Jungle neck.

In my dreams I’m climbing mountains, but in real, true life I’m a bit of a wreck. You know when a good chest cold comes, looks around, and decides to get comfortable in your lungs? Stretches, yawns, scratches its bum, and settles in? That’s my chest cold, just a mooch, unwelcome but persistent. So I’m not climbing mountains in my real, true life. I did go on a hike last Friday, a breathtaking, soul inspiring, humid, jungly hike. Our little homeschool co-op went together, after my friend Alisa and I were lamenting the fact that we don’t hike enough, despite the fact that we are surrounded by mountains. The jungle is a little intimidating with its poisonous plants, spiky caterpillars and ants that will eat your leg right off, or if not, at least bite you a lot. But we were determined, and off we went, into the most beautiful landscape, with giant, unidentified trees that lifted their branches out of the reach of the vines that wanted to entangle everything. Sometimes the trees didn't lift their branches out of reach and became completely enveloped in vines, like me with this chest cold, only much more beautiful.
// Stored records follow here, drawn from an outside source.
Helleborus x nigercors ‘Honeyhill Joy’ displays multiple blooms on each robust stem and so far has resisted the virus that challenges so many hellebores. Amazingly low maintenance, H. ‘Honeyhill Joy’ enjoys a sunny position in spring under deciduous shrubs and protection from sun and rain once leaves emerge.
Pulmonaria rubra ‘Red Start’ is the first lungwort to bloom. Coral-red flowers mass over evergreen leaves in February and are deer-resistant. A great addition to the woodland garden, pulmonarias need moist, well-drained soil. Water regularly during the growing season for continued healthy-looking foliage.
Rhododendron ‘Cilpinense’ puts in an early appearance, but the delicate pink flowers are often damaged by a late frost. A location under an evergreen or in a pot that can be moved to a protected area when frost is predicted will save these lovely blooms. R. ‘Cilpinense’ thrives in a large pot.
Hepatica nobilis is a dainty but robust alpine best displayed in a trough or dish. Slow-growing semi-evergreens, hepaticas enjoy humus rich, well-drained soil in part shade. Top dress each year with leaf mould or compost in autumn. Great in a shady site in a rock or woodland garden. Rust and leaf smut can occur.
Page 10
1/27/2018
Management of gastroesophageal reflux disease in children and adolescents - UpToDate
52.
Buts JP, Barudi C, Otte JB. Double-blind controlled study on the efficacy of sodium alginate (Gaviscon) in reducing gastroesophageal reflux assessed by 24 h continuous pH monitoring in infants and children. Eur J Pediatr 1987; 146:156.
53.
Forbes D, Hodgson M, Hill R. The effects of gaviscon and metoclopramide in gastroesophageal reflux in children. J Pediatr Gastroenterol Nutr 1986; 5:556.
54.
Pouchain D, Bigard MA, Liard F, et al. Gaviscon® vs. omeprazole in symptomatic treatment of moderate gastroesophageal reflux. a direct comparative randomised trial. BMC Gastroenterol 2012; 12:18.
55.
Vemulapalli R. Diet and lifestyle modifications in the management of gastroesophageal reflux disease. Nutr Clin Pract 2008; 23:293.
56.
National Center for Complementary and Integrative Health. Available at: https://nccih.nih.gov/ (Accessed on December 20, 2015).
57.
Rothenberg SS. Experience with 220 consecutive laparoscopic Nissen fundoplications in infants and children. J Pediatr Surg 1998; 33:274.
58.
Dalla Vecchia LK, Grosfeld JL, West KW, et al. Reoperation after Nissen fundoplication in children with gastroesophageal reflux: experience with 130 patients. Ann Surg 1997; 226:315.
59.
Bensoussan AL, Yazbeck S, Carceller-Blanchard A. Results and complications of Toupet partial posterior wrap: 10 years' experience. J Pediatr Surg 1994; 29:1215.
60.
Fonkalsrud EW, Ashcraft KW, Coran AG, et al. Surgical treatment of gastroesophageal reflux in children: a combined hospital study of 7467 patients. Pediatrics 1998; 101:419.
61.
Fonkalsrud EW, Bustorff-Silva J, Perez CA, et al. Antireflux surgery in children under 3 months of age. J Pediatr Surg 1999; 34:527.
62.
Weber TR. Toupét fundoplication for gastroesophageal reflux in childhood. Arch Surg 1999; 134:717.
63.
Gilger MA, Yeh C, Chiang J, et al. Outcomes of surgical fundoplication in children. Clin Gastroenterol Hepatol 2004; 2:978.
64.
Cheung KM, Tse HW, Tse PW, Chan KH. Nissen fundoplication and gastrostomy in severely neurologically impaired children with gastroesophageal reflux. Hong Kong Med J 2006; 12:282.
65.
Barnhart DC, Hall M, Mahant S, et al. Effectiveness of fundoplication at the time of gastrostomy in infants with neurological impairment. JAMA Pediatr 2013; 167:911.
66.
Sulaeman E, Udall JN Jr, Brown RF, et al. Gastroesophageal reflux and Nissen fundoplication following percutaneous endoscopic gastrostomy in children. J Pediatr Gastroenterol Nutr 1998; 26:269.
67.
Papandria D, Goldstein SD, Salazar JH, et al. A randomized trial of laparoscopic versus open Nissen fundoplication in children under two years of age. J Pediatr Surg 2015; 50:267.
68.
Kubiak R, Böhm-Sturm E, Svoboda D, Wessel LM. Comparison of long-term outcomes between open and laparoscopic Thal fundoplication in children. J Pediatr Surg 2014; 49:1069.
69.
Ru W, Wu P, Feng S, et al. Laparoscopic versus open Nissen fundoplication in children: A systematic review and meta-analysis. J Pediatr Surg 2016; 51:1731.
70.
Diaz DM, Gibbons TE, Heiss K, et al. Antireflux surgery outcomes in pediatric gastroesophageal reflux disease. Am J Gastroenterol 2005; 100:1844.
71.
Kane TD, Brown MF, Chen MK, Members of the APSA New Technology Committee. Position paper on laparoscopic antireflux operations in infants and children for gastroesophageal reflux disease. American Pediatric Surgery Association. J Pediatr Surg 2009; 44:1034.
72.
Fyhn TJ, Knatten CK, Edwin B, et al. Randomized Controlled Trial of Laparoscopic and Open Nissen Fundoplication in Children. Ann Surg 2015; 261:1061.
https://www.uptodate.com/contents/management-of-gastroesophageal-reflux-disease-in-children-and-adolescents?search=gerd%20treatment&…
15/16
I did make one minor miscalculation, which I am still paying for. The hike was on a trail I had taken before with the kids, and Isaac did fine, so I brought him along for the co-op hike, not realizing that the waterfall we were aiming for (Elephant’s Head Waterfall) was so much, much farther along. There was a point, as I was carrying Isaac further and further into the jungle, when it occurred to me that I had gotten myself into a bit of a predicament. Because I don’t carry Isaac, as a rule. It jacks up my old war wound of a fractured neck for weeks. And yet, there was no other way. I needed to carry him. And then I needed to carry him out. Because it took us about five hours, round trip, and no two year old who has missed his nap can walk that. He did walk a lot, mind you, walked and ran and sang and danced. And needed to be carried. 
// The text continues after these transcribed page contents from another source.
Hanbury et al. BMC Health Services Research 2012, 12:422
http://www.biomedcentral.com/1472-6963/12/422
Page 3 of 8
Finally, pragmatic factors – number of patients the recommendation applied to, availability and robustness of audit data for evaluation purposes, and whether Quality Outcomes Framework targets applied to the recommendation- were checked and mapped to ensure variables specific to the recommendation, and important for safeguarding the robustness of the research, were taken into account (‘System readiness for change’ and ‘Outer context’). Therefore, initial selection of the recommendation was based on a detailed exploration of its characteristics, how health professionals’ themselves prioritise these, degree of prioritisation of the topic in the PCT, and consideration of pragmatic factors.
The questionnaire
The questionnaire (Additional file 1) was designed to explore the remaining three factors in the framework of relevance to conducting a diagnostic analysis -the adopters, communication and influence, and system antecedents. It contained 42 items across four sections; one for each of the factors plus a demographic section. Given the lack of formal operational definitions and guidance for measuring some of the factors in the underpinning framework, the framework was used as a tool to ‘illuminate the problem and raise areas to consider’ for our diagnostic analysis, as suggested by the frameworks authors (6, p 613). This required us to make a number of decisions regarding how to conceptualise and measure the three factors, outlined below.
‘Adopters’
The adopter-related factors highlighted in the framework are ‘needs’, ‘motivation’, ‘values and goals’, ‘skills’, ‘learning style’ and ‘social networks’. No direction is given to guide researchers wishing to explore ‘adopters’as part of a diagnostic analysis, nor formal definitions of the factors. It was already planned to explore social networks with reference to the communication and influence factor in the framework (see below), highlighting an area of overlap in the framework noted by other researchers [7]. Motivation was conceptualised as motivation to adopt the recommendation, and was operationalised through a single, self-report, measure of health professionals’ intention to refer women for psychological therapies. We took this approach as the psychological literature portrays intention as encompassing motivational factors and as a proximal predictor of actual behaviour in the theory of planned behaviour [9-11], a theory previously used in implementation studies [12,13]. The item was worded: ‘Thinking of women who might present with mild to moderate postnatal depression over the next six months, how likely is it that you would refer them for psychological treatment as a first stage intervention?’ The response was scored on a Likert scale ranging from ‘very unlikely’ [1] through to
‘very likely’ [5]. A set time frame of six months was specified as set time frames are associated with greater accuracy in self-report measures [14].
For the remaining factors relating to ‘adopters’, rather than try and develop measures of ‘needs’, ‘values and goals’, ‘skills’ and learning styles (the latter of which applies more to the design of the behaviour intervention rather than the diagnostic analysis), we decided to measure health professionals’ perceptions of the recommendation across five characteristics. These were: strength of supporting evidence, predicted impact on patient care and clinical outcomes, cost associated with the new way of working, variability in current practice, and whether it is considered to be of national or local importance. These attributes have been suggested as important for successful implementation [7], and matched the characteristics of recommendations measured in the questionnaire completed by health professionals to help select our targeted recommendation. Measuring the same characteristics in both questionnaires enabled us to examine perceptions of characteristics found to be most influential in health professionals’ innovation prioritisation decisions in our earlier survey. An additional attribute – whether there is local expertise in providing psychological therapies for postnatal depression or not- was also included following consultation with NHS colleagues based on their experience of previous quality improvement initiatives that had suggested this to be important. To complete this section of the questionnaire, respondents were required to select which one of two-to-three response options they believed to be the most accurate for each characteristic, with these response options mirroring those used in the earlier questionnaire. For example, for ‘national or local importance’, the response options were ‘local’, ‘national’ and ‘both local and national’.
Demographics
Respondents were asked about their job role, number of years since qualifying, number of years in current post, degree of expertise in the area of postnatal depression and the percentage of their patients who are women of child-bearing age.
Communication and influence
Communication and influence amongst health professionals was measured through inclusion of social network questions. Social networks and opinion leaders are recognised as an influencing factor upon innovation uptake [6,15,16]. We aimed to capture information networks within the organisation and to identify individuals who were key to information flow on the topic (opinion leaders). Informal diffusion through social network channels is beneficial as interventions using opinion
There were two things this made me think about deeply. One was that I am forever capable of getting myself in over my head, and it doesn’t seem to matter how much experience in parenting I am racking up, I will still think, four hour hike, two-year-old? Great match! I’m the worst person to ask about whether something is doable because some stubborn part of my mind insists that everything is doable. (Examples include but are not limited to: sleeping in an Indian train station, rainbow gatherings in the mountains with an infant on my front and a toddler on my back, walking until I put myself into labor, moving to a developing country while pregnant with three children, without even a guidebook along.) The other thing, the main thing that swam around my brain as my arms and shoulders rebelled against the 17 kgs of cuddliness I carried, was that meditation has changed me. Because the meditation we practice is all about directing your thoughts to where you want them to go, being the master of your mind and your wandering brain, and waiting in the silence that ensues, for God to speak. I was determined to enjoy the day, and I did. I directed my thoughts. It was amazing, truly, with funny, smart kids, and jungle flowers, and birds that called to each other through the trees. 
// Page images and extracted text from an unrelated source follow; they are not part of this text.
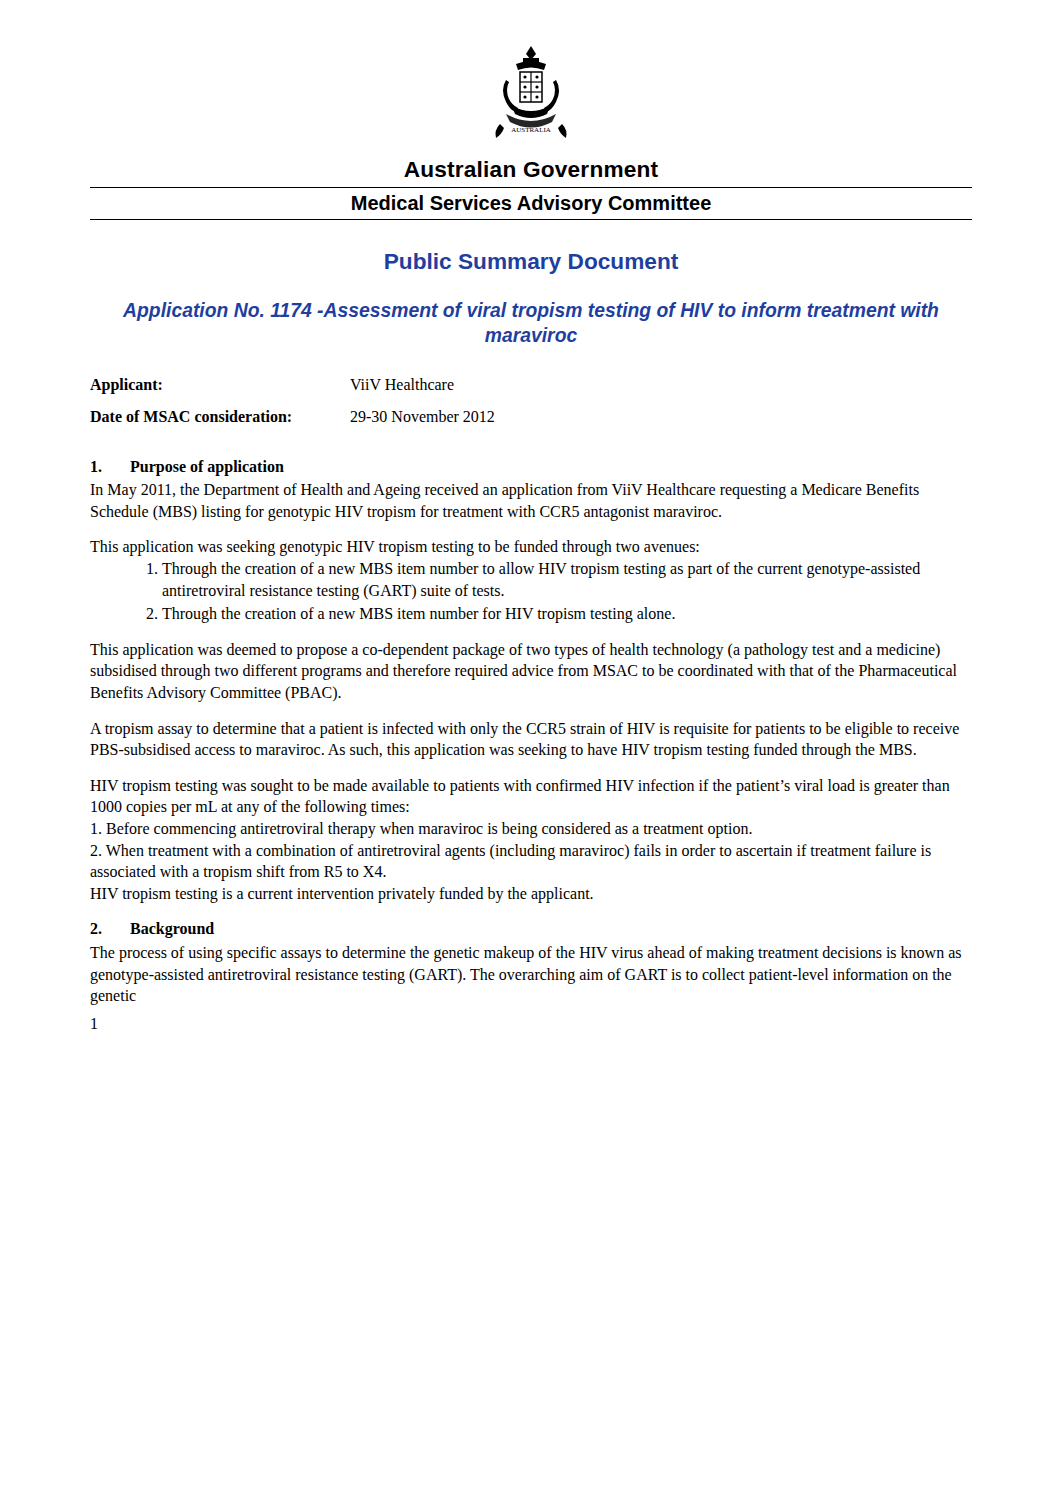AUSTRALIA
Australian Government
Medical Services Advisory Committee
Public Summary Document
Application No. 1174 -Assessment of viral tropism testing of HIV to inform treatment with maraviroc
| Applicant: | ViiV Healthcare |
| Date of MSAC consideration: | 29-30 November 2012 |
1. Purpose of application
In May 2011, the Department of Health and Ageing received an application from ViiV Healthcare requesting a Medicare Benefits Schedule (MBS) listing for genotypic HIV tropism for treatment with CCR5 antagonist maraviroc.
This application was seeking genotypic HIV tropism testing to be funded through two avenues:
Through the creation of a new MBS item number to allow HIV tropism testing as part of the current genotype-assisted antiretroviral resistance testing (GART) suite of tests.
Through the creation of a new MBS item number for HIV tropism testing alone.
This application was deemed to propose a co-dependent package of two types of health technology (a pathology test and a medicine) subsidised through two different programs and therefore required advice from MSAC to be coordinated with that of the Pharmaceutical Benefits Advisory Committee (PBAC).
A tropism assay to determine that a patient is infected with only the CCR5 strain of HIV is requisite for patients to be eligible to receive PBS-subsidised access to maraviroc. As such, this application was seeking to have HIV tropism testing funded through the MBS.
HIV tropism testing was sought to be made available to patients with confirmed HIV infection if the patient’s viral load is greater than 1000 copies per mL at any of the following times:
1. Before commencing antiretroviral therapy when maraviroc is being considered as a treatment option.
2. When treatment with a combination of antiretroviral agents (including maraviroc) fails in order to ascertain if treatment failure is associated with a tropism shift from R5 to X4.
HIV tropism testing is a current intervention privately funded by the applicant.
2. Background
The process of using specific assays to determine the genetic makeup of the HIV virus ahead of making treatment decisions is known as genotype-assisted antiretroviral resistance testing (GART). The overarching aim of GART is to collect patient-level information on the genetic
1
(“What are they saying?” Isaac asked. 
“They’re saying, ‘Hello! Are you there? How are you?’” I answered.)

It was helpful that I have been meditating on something very specific lately. And that thing is a piece of advice that I would like to throw out there, to the world, and it is very simple, yet it is profound if you really hear it. I would have liked to understand it better before now, preferably when I was much younger, but I learn slowly. Here is the thing:

Find a way to separate your identity from your circumstances. 

Just soak that in for a while, and I’ll write more about it next time. Tell me how you think it plays out, or how you have failed or succeeded at doing it.

Meanwhile, I dream of mountain climbing, but in reality I wake up coughing myself into a fit several times a night and have to reach for my inhaler. I’m paying for lugging Isaac around; my payment being a week of muscle spasms in my neck. I dream of the snow white peaks of the Himalayas, but drift down to the dingy white of my outdoor kitchen, dishes in the sink, lovable dog asking for a treat, dark early morning, time to write, and a hot cup of coffee. Life is good.